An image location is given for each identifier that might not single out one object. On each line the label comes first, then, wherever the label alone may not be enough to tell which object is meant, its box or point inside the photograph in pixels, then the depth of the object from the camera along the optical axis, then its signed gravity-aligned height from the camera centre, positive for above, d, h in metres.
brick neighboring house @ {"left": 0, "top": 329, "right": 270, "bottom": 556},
● ● ●
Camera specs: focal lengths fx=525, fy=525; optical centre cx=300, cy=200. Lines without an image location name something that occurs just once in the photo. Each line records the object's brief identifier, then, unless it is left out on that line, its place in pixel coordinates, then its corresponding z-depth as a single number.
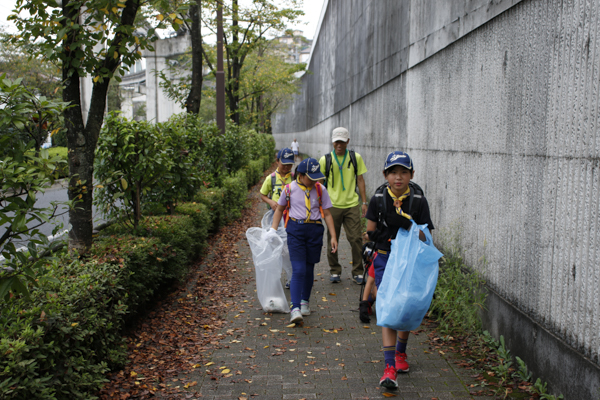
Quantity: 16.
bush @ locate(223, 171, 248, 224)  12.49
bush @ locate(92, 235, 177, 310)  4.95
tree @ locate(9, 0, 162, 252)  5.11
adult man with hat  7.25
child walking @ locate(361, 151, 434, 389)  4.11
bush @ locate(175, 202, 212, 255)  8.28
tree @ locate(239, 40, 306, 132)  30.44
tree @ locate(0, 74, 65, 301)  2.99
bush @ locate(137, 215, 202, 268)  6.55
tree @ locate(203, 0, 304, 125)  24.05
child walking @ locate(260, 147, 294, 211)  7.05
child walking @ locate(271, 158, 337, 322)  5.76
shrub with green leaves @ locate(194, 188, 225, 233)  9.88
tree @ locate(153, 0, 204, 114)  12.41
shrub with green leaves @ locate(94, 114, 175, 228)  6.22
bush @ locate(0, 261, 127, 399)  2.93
● ● ●
• [Task brief]: All lines from the listing above that include "depth" should be shown.

• [Response to the exercise]:
An image location is given for each identifier that might not single out one object. On each line the label comes first, then, wherever the label alone may not be enough to tell which object is meant, its box or point inside the photograph in pixels, then the depth of the object from the camera along the optical axis, then its signed gravity-aligned height from the camera centre, positive for above, d, h in metres.
Camera specs: focal lengths fx=525, fy=525; optical centre cx=300, cy=200. Lines without an image location name something that occurs just once in the photo. Each line records the object's brief identifier, then, unless it is left out on that line, its place in pixel coordinates, then its corresponding z-depth as a single number.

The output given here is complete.